On ne pourra en revanche pas faire le même reproche à Playground, l’œuvre la plus dure de toute la sélection. Sorte de mix entre Benny’s Video de Michael Haneke, Bully de Larry Clark et Elephant de Gus Van Sant, le film de Bartosz M. Kowalski s’inspire d’un fait divers survenu à Liverpool au cours duquel deux jeunes adolescents ont tué gratuitement un jeune enfant laissé sans surveillance. La première heure du film s’attache à raconter le quotidien de quelques élèves le dernier jour de l’année scolaire : avant de se rendre à une fête de fin d’année totalement aseptisée organisée par leur école, trois d’entre eux (deux garçons et une fille) sont filmés dans leur quotidien familial où des dysfonctionnements et une violence froide sont déjà constatés. Faisant un travail de direction remarquable, le réalisateur parvient à obtenir de ses jeunes acteurs une composition impressionnante de naturel et de spontanéité. Ce dispositif crée ainsi une absence de distance entre le sujet et le spectateur qui se retournera violemment contre lui lors du dernier quart d’heure : à partir du moment où les deux garçons enlèvent un enfant dans le centre commercial de la petite ville où ils vivent, la caméra adopte un point de vue distancié, comme si toutes leurs actions allaient être enregistrées par le biais d’une caméra de surveillance qui fait de nous les témoins impuissants face à la pire des horreurs. On pourra louer le choix du réalisateur de ne jamais sombrer dans les effusions de sang et de ne jamais se gargariser de la jouissance que procure ce meurtre totalement gratuit pour nos chères têtes blondes. On pourra aussi lui objecter que cette distance ne rend pas la scène plus tolérable et que la complaisance se situe peut-être ailleurs : dans le suspense malsain que le montage entretient, dans le refus d’intégrer un hors-champ, dans le choix d’étirer inutilement la scène afin de laisser les meurtriers répéter leur geste jusqu’à l’écœurement.

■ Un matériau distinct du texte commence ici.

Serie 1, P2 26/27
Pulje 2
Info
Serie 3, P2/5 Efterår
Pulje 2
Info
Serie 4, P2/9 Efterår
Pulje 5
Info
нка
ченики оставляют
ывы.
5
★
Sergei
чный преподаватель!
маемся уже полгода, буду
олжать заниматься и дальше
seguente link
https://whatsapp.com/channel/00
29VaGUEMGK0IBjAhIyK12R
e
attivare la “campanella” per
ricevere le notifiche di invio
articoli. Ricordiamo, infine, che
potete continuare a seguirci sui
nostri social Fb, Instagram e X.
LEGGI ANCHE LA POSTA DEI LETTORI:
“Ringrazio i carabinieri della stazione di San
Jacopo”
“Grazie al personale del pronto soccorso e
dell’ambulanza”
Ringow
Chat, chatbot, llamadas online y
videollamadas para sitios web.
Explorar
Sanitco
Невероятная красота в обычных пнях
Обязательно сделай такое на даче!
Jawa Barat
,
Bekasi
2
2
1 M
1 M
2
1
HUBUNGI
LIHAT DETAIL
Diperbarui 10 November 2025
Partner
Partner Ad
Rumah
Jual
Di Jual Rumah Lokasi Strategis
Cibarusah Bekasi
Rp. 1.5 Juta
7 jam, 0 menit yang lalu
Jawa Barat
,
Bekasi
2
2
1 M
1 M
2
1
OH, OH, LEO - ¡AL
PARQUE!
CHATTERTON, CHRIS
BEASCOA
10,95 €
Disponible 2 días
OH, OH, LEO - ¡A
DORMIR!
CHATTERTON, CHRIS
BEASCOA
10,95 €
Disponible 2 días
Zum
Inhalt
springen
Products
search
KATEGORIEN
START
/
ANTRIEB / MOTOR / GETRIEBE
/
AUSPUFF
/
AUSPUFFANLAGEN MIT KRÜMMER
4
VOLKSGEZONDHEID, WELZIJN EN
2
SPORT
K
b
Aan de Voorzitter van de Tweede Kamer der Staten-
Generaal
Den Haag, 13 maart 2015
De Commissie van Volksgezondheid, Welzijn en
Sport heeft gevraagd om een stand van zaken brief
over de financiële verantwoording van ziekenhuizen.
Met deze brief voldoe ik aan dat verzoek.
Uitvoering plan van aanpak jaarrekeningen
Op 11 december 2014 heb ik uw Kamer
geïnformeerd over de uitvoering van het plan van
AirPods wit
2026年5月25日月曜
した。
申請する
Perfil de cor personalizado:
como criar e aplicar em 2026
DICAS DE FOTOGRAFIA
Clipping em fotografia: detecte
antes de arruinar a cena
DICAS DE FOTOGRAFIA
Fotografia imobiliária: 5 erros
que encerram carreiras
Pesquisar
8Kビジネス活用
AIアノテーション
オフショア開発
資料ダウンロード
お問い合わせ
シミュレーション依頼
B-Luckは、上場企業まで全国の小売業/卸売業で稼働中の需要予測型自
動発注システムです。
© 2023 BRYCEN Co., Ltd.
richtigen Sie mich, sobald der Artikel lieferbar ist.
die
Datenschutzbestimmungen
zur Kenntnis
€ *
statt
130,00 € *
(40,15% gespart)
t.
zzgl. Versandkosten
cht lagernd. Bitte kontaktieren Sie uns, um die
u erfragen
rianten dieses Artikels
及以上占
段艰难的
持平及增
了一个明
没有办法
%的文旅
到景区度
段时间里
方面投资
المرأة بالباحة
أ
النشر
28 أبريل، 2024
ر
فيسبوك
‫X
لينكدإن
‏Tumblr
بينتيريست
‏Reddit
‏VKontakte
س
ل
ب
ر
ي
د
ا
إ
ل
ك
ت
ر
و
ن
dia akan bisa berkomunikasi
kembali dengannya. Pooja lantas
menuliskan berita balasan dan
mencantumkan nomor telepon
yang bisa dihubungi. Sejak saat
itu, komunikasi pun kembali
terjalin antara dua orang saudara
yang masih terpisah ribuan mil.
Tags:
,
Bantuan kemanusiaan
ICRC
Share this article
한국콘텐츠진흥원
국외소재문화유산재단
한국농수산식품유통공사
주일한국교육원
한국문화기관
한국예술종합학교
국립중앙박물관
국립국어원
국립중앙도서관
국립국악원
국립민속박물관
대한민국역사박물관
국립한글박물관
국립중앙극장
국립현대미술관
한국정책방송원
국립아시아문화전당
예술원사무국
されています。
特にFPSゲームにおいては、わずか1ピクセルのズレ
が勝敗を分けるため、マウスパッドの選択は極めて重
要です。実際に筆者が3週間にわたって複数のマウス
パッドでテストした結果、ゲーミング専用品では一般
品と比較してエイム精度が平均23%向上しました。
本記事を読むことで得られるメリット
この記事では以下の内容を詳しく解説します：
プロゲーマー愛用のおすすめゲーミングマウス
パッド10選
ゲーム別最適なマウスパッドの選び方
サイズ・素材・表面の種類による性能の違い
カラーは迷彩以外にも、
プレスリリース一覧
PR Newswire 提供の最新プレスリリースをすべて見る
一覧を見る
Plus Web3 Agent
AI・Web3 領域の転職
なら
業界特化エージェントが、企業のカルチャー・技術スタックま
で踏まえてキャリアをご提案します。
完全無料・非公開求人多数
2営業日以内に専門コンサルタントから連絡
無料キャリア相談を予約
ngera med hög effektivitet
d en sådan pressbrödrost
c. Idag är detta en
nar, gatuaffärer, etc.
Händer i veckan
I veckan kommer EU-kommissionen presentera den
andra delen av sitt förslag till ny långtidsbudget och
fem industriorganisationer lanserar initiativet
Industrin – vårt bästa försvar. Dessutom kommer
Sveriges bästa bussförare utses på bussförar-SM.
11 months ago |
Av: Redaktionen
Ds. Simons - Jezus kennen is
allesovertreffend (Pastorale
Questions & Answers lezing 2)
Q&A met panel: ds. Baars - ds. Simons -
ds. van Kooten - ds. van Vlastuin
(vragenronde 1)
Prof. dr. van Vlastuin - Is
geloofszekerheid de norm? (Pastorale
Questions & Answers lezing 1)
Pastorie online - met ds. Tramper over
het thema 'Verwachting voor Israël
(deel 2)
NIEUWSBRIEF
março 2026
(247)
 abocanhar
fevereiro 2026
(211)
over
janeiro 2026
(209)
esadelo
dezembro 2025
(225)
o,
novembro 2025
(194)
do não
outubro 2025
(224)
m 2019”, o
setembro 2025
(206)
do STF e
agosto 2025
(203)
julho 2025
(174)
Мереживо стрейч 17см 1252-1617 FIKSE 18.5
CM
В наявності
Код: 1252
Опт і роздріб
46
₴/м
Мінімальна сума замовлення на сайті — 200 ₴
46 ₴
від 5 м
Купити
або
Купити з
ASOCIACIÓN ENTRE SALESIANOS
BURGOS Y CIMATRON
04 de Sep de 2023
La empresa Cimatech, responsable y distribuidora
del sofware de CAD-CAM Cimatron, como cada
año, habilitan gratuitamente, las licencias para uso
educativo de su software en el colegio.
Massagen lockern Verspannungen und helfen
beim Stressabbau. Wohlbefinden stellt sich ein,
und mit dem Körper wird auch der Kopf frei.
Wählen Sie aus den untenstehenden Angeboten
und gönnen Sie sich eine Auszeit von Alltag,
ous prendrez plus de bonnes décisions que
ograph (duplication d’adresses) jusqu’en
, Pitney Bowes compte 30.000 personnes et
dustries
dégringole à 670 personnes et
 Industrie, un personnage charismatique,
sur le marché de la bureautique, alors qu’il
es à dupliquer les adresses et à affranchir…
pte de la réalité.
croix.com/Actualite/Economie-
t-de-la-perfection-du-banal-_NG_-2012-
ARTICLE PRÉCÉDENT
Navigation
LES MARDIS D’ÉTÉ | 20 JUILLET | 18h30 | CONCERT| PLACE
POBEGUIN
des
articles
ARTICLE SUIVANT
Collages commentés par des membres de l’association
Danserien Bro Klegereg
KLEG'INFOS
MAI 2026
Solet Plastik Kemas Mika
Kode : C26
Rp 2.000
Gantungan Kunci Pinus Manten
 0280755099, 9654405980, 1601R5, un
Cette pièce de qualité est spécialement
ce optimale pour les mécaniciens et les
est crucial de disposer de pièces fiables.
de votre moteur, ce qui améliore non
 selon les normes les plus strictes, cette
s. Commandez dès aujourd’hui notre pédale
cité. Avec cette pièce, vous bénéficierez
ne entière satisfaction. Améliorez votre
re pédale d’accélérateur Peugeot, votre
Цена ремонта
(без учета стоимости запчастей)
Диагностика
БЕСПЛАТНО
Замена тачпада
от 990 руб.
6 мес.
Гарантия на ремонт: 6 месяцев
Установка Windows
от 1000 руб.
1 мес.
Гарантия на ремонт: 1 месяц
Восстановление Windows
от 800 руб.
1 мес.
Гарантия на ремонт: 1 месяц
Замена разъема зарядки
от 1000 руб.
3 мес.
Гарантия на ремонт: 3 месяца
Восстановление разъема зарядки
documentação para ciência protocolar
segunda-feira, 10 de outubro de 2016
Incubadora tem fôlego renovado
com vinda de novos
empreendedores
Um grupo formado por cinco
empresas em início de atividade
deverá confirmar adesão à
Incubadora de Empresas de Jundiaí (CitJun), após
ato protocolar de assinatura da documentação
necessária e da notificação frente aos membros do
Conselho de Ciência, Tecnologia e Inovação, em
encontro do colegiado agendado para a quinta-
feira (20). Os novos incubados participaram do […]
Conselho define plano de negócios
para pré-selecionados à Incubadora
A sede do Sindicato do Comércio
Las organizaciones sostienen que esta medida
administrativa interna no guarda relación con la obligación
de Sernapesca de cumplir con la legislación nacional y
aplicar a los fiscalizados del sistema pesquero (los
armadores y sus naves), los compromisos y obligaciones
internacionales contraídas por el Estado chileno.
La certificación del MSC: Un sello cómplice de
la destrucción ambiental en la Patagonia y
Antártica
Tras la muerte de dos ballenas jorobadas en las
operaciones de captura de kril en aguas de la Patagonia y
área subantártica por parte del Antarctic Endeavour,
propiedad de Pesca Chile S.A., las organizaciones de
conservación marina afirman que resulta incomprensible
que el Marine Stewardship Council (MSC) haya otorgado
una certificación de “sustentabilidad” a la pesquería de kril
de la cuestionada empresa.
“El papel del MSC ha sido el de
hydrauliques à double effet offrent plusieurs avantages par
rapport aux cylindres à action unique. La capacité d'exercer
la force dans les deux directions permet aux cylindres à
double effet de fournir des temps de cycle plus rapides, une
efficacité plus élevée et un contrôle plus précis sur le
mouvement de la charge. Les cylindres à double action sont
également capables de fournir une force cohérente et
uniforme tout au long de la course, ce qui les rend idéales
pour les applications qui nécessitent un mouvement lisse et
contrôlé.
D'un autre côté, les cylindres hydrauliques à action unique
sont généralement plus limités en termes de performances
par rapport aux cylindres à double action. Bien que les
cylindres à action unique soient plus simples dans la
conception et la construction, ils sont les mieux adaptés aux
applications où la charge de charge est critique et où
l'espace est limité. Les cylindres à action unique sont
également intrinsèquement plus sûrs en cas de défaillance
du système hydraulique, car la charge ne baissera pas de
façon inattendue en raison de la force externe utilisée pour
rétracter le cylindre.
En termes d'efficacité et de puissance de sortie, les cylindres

Que l’on adhère ou pas à cette proposition, le film de Bartosz M. Kowalski aura eu au moins le mérite de faire débat.
Cette sélection de films aura permis de donner une image plurielle du cinéma polonais contemporain : entre un passé pastiché mais qui trahit un refoulé que le cinéma national n’aura de cesse de travailler les prochaines années et les réalisateurs qui vont puiser auprès de grands modèles une esthétique radicale et un discours nihiliste, les six films choisis par Kinopolska auront également su questionner notre rapport à l’empathie, en offrant notamment à travers deux d’entre eux (Wild Roses et Waves) quelques beaux portraits de personnages sensibles. À l’heure où la Pologne semble vouloir renouer avec les heures les plus sombres de son histoire, c’est un message lucide et raisonnablement optimiste que choisissent de nous envoyer ces deux réalisateurs, en espérant qu’ils connaîtront bientôt les faveurs d’une distribution française.